═════ Textauszug ═════
Wie sich Chinas Pharmaindustrie gegen Sanktionen wappnen will

Zu sehen ist sind eine reihe Blauer Pillen auf einem Produktionsband

Internationale Übernahmen in der Pharmabranche werden in China zunehmend kritisch diskutiert

(Bild: IM Imagery/Shutterstock.com)

Fünf chinesische Biotechunternehmen seit Dezember an Investoren verkauft. Übernahmen werden zunehmend kritisch gesehen. Welche Schritte plant die Regierung?

In der chinesischen Pharmaindustrie mehren sich Stimmen, die vor den Folgen ausländischer Übernahmen warnen und darin sogar eine Bedrohung für die nationale Sicherheit sehen. Wie die South China Morning Post berichtet, sind seit Dezember fünf chinesische Biotechnologie-Unternehmen an internationale Pharmakonzerne verkauft worden.

Angst vor US-Sanktionen bei lebenswichtigen Medikamenten

Branchenexperten befürchten, dass solche Übernahmen langfristig negative Auswirkungen haben könnten. Dabei spielt insbesondere die Gefahr möglicher US-Technologiesanktionen auf lebenswichtige Medikamente eine Rolle.

John Cai, Vorsitzender der China Healthcare Innovation Platform Academy, einem Think Tank für Gesundheitsfragen in Shanghai, äußerte die Befürchtung, dass Sanktionen im Falle eines solchen Konflikts die Gesundheit der Bevölkerung beeinträchtigen könnten.

Er sieht Beijing angesichts des internationalen Wettbewerbs und der Zwänge, denen Chinas biopharmazeutische Industrie und die Gesundheitsbranche im Allgemeinen ausgesetzt sind, unter Druck. Laut Cai müsse eher früher als später gehandelt werden. Es müsse jetzt "mit einem Gefühl für die Dringlichkeit der Lage gehandelt werden", so Cai.

Zwei Perspektiven

Wang Haoran, CEO des Life-Science-Unternehmens Neoland, sieht den Verkauf an Pharmariesen hingegen als gängige Praxis unter kleineren Unternehmen weltweit. Er wies darauf hin, dass die Forschung und Entwicklung von Medikamenten sehr kapitalintensiv sei und kleine Unternehmen nicht in der Lage seien, den gesamten Lebenszyklus eines Medikaments allein mit Risikokapital zu finanzieren.

Ding Sheng, Professor an der Tsinghua-Universität und Direktor des gemeinnützigen Forschungsinstituts Global Health Drug Discovery Institute in Beijing, betont die Bedeutung der Souveränität in der Frage: "Die Fähigkeit, die Entwicklung revolutionärer, erstklassiger Arzneimittel zu initiieren und zu leiten, ist ein entscheidender Bestandteil der nationalen Stärke und Sicherheit", so Ding.

Übernahmen durch westliche Pharmaunternehmen

Die erste vollständige Übernahme eines chinesischen Biotech-Unternehmens durch einen multinationalen Pharmakonzern war der Verkauf von Gracell Biotechnologies an AstraZeneca im vergangenen Jahr. Im Januar folgte die Übernahme des in Shanghai ansässigen Unternehmens SanReno Therapeutics durch Novartis.
═════ Extrahierte Informationen ═════
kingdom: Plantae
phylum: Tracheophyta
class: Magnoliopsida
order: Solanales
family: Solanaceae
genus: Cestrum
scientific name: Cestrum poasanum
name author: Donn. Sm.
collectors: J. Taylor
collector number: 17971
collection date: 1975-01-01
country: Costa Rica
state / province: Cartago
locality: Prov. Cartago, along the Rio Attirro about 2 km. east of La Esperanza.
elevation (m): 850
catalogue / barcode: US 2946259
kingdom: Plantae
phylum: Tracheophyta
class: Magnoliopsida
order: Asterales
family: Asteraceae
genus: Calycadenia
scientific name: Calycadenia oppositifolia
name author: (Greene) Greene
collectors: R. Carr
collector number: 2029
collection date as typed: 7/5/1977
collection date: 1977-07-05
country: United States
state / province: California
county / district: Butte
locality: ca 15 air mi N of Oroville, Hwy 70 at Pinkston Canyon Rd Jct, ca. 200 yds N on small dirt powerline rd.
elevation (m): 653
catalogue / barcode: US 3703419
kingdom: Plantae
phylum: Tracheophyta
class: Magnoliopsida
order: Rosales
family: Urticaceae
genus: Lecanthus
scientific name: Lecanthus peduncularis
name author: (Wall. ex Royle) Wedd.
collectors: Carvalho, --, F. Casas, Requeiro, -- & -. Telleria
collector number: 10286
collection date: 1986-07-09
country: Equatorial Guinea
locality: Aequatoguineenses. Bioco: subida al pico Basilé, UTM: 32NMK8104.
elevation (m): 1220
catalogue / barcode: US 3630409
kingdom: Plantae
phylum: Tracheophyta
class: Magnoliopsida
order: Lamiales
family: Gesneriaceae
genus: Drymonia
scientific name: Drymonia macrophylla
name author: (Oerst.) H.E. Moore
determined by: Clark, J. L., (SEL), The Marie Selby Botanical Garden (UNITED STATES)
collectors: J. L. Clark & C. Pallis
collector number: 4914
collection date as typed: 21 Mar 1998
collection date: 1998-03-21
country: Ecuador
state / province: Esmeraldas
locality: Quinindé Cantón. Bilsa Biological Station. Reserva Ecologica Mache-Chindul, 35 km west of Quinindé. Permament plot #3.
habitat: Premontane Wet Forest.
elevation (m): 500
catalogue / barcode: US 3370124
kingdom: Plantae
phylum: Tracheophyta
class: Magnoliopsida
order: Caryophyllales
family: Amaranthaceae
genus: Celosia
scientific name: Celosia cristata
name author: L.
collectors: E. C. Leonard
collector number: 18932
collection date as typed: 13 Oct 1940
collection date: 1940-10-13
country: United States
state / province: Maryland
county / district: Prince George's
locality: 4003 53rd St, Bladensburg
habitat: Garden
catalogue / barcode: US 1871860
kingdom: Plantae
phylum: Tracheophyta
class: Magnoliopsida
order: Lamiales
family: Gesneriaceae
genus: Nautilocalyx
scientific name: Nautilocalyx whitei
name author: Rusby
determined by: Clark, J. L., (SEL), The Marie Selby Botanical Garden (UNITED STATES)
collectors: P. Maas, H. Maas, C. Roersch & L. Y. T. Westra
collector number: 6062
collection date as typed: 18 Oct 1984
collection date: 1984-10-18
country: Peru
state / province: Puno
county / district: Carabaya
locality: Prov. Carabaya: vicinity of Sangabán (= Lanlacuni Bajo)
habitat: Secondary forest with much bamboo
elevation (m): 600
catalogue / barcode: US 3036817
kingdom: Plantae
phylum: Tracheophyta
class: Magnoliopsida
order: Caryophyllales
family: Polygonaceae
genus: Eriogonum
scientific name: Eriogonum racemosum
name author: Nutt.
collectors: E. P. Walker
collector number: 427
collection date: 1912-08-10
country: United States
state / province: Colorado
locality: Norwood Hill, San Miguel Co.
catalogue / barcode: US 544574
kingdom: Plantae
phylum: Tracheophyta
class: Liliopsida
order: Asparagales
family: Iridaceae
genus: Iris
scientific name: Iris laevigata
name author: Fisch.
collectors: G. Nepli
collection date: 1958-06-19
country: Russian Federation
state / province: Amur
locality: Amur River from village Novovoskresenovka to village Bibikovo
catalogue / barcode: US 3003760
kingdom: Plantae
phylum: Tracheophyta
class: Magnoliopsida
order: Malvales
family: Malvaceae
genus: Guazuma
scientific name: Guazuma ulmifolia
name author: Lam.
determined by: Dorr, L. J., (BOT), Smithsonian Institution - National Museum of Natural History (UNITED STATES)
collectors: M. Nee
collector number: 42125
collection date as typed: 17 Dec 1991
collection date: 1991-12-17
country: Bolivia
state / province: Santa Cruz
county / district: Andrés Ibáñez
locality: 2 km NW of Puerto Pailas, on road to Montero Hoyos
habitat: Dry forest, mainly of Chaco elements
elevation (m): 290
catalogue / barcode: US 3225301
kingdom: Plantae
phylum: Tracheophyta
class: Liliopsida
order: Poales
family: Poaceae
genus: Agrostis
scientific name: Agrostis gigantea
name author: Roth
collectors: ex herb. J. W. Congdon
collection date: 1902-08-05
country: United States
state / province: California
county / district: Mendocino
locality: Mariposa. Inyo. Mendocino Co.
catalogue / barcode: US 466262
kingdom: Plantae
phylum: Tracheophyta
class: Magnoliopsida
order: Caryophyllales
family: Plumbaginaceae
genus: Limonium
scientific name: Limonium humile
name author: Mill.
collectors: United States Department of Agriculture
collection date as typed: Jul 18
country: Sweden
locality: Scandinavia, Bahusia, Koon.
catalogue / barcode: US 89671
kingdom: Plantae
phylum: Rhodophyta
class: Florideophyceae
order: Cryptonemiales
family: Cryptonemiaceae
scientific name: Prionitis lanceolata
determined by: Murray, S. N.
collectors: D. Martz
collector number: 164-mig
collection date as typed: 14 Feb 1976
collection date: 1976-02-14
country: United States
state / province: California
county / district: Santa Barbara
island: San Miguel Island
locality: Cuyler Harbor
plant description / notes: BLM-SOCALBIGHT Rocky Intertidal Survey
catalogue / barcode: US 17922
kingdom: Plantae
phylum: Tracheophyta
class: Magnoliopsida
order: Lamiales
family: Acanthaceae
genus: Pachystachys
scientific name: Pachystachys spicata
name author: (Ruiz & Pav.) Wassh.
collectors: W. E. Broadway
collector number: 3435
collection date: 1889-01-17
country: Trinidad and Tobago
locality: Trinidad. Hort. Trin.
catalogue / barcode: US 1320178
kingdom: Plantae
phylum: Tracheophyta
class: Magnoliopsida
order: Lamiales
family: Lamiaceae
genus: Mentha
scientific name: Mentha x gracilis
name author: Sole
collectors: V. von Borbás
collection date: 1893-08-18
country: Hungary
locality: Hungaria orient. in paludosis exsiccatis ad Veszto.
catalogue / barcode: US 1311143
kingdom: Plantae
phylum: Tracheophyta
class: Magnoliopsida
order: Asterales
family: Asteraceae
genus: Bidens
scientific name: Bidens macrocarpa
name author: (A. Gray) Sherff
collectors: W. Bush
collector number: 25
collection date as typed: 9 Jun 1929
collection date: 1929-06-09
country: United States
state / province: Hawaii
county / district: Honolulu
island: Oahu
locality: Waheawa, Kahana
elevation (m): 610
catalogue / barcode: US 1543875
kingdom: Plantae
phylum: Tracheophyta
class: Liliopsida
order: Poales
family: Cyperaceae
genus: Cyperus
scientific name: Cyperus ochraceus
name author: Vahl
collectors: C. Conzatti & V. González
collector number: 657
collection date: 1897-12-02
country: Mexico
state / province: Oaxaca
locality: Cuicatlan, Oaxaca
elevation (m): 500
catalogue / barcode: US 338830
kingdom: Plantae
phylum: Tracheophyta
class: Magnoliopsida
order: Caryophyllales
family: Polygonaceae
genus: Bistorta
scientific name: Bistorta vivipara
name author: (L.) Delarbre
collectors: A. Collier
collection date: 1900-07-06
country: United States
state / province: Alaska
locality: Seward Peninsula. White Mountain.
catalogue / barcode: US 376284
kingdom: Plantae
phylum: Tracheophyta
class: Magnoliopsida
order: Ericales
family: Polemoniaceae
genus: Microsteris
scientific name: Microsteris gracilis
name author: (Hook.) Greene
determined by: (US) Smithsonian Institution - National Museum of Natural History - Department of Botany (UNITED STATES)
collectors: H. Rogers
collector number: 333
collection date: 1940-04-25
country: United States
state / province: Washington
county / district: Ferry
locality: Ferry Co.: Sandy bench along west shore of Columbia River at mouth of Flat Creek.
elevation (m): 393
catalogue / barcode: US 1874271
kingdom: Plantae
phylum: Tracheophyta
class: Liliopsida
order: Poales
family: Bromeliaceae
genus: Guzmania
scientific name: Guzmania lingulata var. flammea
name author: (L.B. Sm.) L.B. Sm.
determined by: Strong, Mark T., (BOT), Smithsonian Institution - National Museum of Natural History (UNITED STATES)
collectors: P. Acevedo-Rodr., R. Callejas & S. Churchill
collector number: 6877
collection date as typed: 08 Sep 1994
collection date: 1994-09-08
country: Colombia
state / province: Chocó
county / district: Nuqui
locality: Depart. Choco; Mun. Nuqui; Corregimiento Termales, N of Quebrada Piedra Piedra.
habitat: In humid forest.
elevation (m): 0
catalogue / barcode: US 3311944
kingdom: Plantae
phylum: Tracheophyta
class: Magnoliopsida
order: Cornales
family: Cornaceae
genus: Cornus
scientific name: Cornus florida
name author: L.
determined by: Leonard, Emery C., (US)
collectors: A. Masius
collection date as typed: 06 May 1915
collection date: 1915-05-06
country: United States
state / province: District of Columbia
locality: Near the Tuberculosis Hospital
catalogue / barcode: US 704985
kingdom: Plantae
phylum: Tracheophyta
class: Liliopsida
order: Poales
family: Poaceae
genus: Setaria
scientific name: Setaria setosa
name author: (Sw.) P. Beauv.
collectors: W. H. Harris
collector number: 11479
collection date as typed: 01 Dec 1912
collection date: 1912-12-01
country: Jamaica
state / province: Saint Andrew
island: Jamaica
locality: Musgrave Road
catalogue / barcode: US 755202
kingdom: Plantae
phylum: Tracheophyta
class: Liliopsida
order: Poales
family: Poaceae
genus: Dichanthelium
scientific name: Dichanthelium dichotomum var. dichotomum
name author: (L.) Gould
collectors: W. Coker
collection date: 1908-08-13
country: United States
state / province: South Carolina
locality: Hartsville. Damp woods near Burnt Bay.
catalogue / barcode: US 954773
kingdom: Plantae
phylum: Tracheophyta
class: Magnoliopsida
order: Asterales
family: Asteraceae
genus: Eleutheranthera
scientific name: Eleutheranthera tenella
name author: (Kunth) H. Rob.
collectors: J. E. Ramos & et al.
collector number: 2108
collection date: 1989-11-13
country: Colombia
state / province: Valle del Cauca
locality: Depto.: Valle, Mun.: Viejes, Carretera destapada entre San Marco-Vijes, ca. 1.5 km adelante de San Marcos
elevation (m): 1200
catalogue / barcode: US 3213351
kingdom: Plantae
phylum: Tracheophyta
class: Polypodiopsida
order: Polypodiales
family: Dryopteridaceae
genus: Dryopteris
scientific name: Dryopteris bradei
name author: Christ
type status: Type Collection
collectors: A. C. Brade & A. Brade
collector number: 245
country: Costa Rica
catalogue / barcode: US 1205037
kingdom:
═════
= Ihre Aufgabe =
Schreiben Sie aus dem Artikel über Chinas Pharmaindustrie die Stelle von "(Bild: IM Imagery/Shutterstock.com)" bis "Medikamente eine Rolle." wortgetreu ab.

= Lösung der Aufgabe =
(Bild: IM Imagery/Shutterstock.com)

Fünf chinesische Biotechunternehmen seit Dezember an Investoren verkauft. Übernahmen werden zunehmend kritisch gesehen. Welche Schritte plant die Regierung?

In der chinesischen Pharmaindustrie mehren sich Stimmen, die vor den Folgen ausländischer Übernahmen warnen und darin sogar eine Bedrohung für die nationale Sicherheit sehen. Wie die South China Morning Post berichtet, sind seit Dezember fünf chinesische Biotechnologie-Unternehmen an internationale Pharmakonzerne verkauft worden.

Angst vor US-Sanktionen bei lebenswichtigen Medikamenten

Branchenexperten befürchten, dass solche Übernahmen langfristig negative Auswirkungen haben könnten. Dabei spielt insbesondere die Gefahr möglicher US-Technologiesanktionen auf lebenswichtige Medikamente eine Rolle.